# What is expected
Return each row below verbatim, line for line, with the pictures left out.

# Data for processing
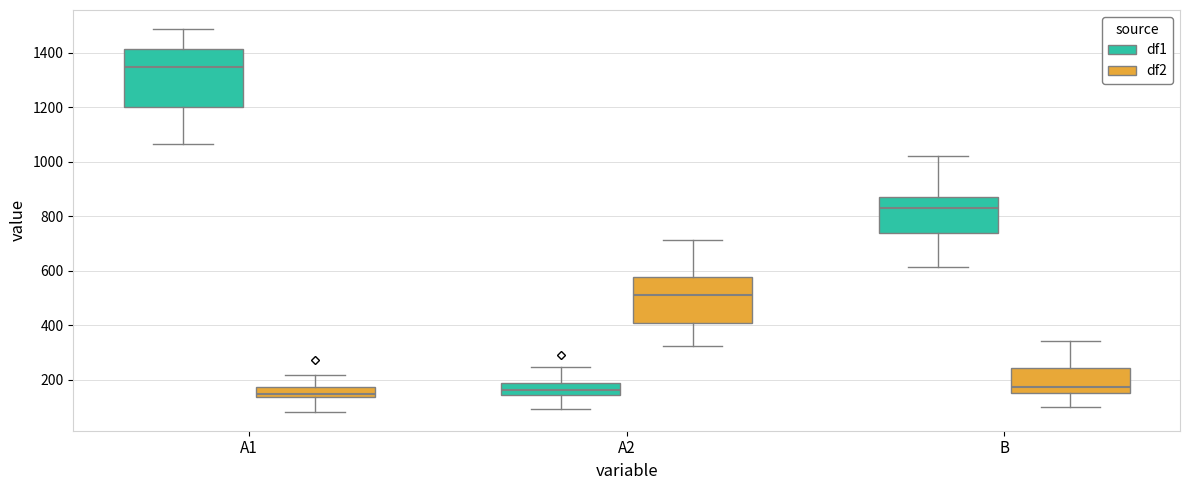

Reading left to right, read every box against the y-axis: the position of its median line, the range the box covers, and the ends of its whiskers. The values are not printed on the chart, so give them approximately, as read against the axis.

A1 (df1): median 1340, box 1200 to 1420, whiskers 1060 to 1480
A1 (df2): median 140 (inside the box), box 140 to 180, whiskers 80 to 220
A2 (df1): median 160, box 140 to 180, whiskers 100 to 240
A2 (df2): median 520, box 400 to 580, whiskers 320 to 720
B (df1): median 840, box 740 to 880, whiskers 620 to 1020
B (df2): median 180, box 160 to 240, whiskers 100 to 340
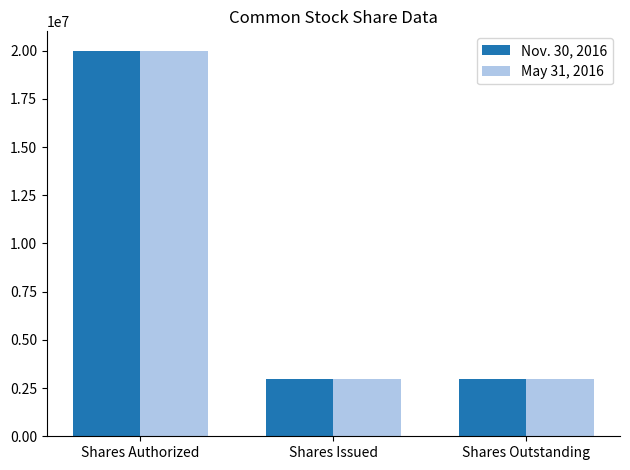

How many data points in Nov. 30, 2016 are above 2995910?

1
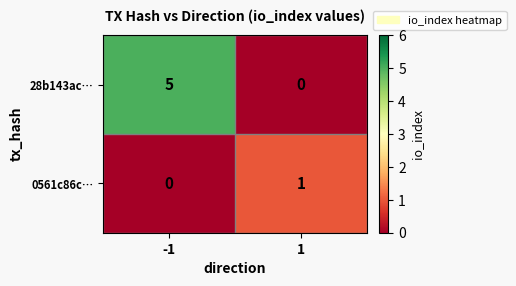

At how many categories does at least one series exceed 3?

1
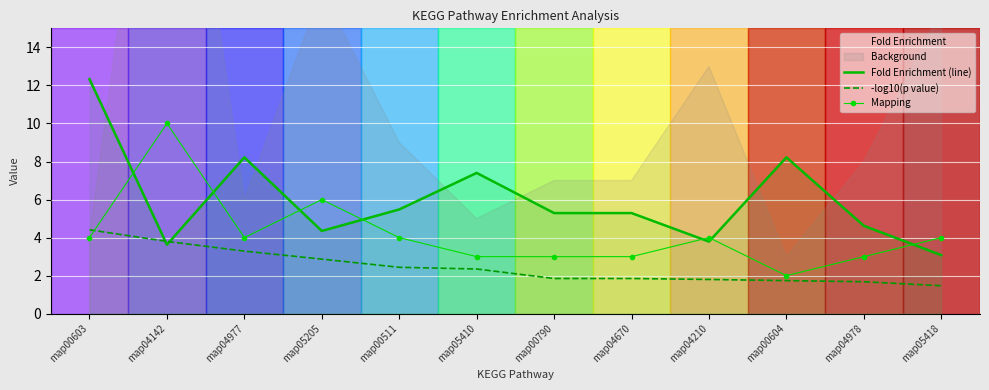

What is the minimum value for -log10(p value)?

1.5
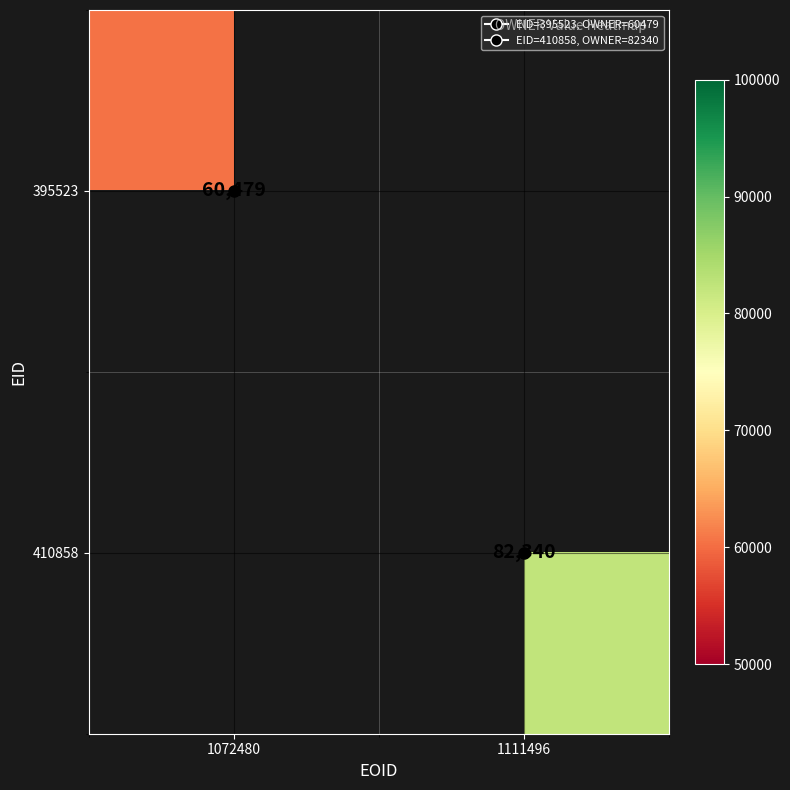

Rank the series by their maximum value, from lowest to highest.

395523, 410858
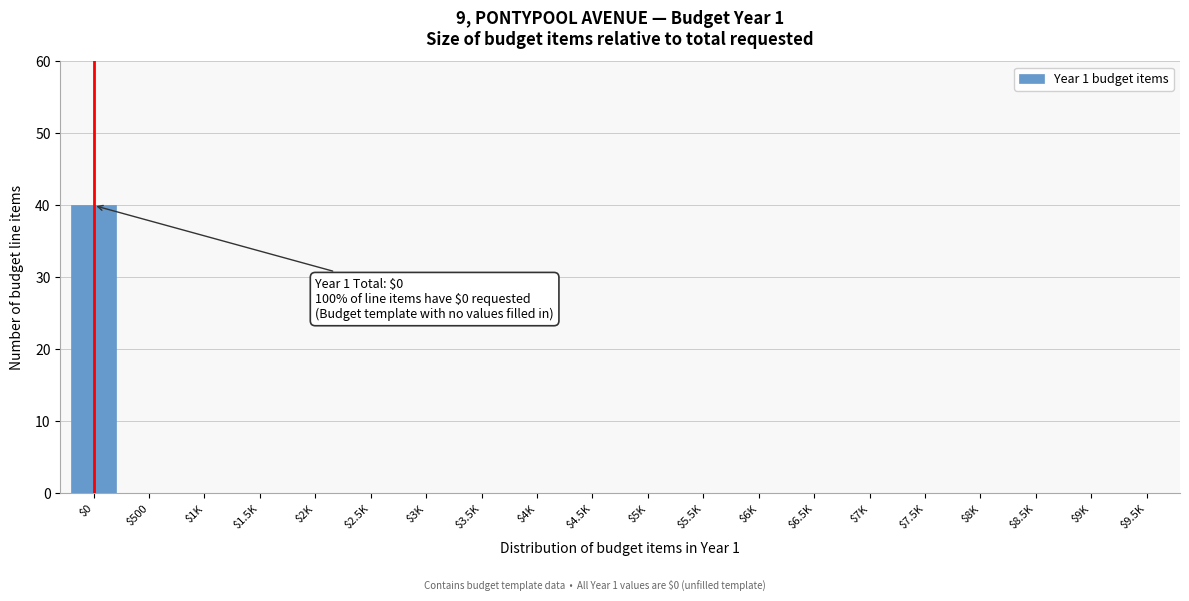

True or false: the data shows 24 at $7K.

False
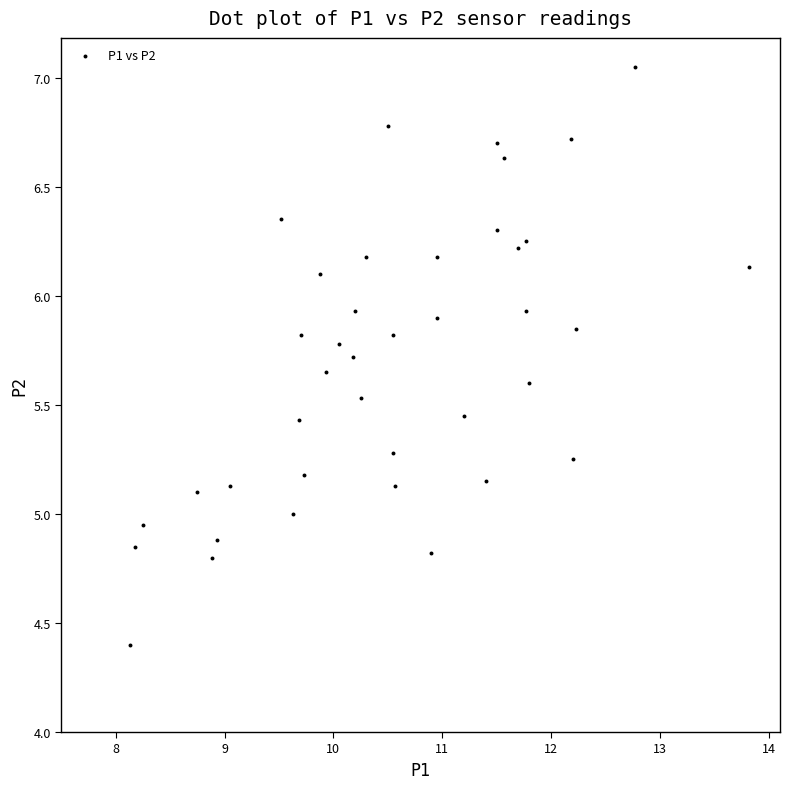

How many points are shown in the scatter plot?

40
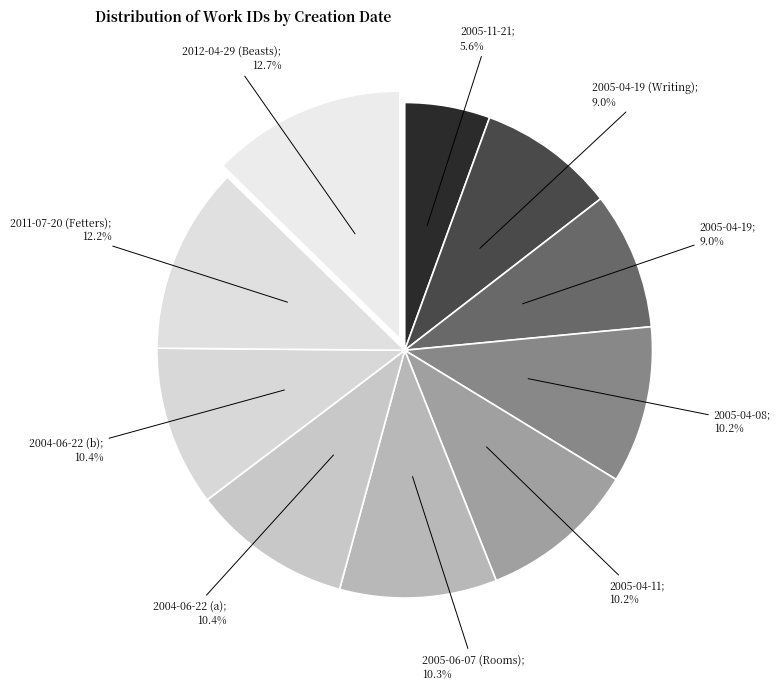

How many slices are in this pie chart?

10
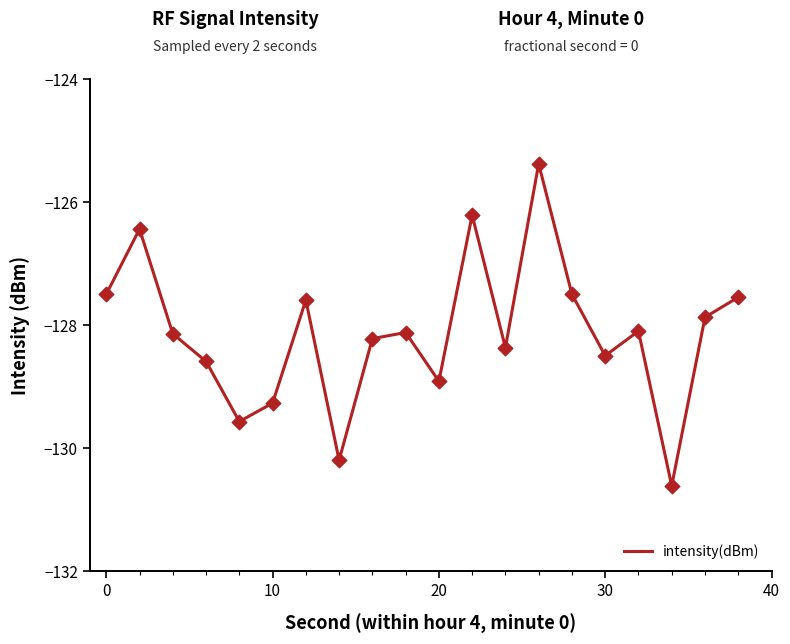

What is the greatest value displayed?

-125.4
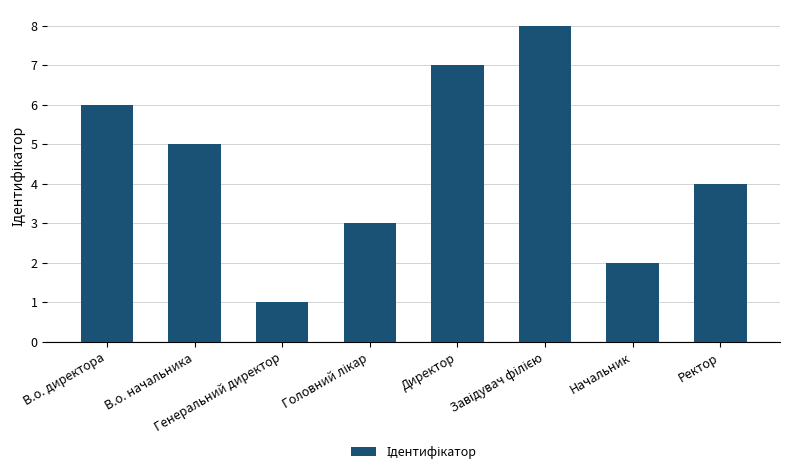

What is the minimum value shown in the chart?

1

# Solution for this task
Reading left to right, read every box against the y-axis: the position of its median line, the range the box covers, and the ends of its whiskers. The values are not printed on the chart, so give them approximately, as read against the axis.

A1 (df1): median 1340, box 1200 to 1420, whiskers 1060 to 1480
A1 (df2): median 140 (inside the box), box 140 to 180, whiskers 80 to 220
A2 (df1): median 160, box 140 to 180, whiskers 100 to 240
A2 (df2): median 520, box 400 to 580, whiskers 320 to 720
B (df1): median 840, box 740 to 880, whiskers 620 to 1020
B (df2): median 180, box 160 to 240, whiskers 100 to 340

How many data points in Nov. 30, 2016 are above 2995910?

1

At how many categories does at least one series exceed 3?

1

What is the minimum value for -log10(p value)?

1.5

Rank the series by their maximum value, from lowest to highest.

395523, 410858

True or false: the data shows 24 at $7K.

False

How many points are shown in the scatter plot?

40

How many slices are in this pie chart?

10

What is the greatest value displayed?

-125.4

What is the minimum value shown in the chart?

1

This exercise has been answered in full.